YOUR TASK:
Rewrite the records below with every instance of "images" switched to "frames", leaving everything else unchanged, and omit the pictures from your answer.

═══ SUPPLIED ENTRIES ═══

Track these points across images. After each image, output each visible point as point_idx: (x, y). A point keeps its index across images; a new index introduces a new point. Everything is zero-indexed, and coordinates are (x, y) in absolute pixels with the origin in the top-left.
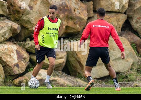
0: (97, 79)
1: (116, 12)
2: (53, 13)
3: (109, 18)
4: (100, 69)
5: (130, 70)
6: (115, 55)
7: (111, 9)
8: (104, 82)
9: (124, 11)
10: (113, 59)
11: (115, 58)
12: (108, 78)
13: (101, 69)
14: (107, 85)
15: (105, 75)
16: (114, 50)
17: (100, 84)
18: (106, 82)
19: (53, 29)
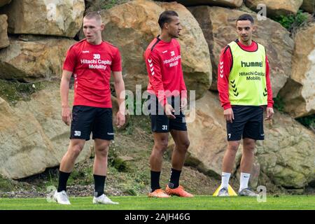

═══

EXERCISE ANSWER:
Track these points across frames. After each image, output each visible point as point_idx: (x, y). A point keeps its index across frames; a new index introduces a new point. Everything is zero-indexed, and coordinates are (x, y) in absolute pixels with the origin in the top-left.
0: (97, 79)
1: (116, 12)
2: (53, 13)
3: (109, 18)
4: (100, 69)
5: (130, 70)
6: (115, 55)
7: (111, 9)
8: (104, 82)
9: (124, 11)
10: (113, 59)
11: (115, 58)
12: (108, 78)
13: (101, 69)
14: (107, 85)
15: (105, 75)
16: (114, 50)
17: (100, 84)
18: (106, 82)
19: (53, 29)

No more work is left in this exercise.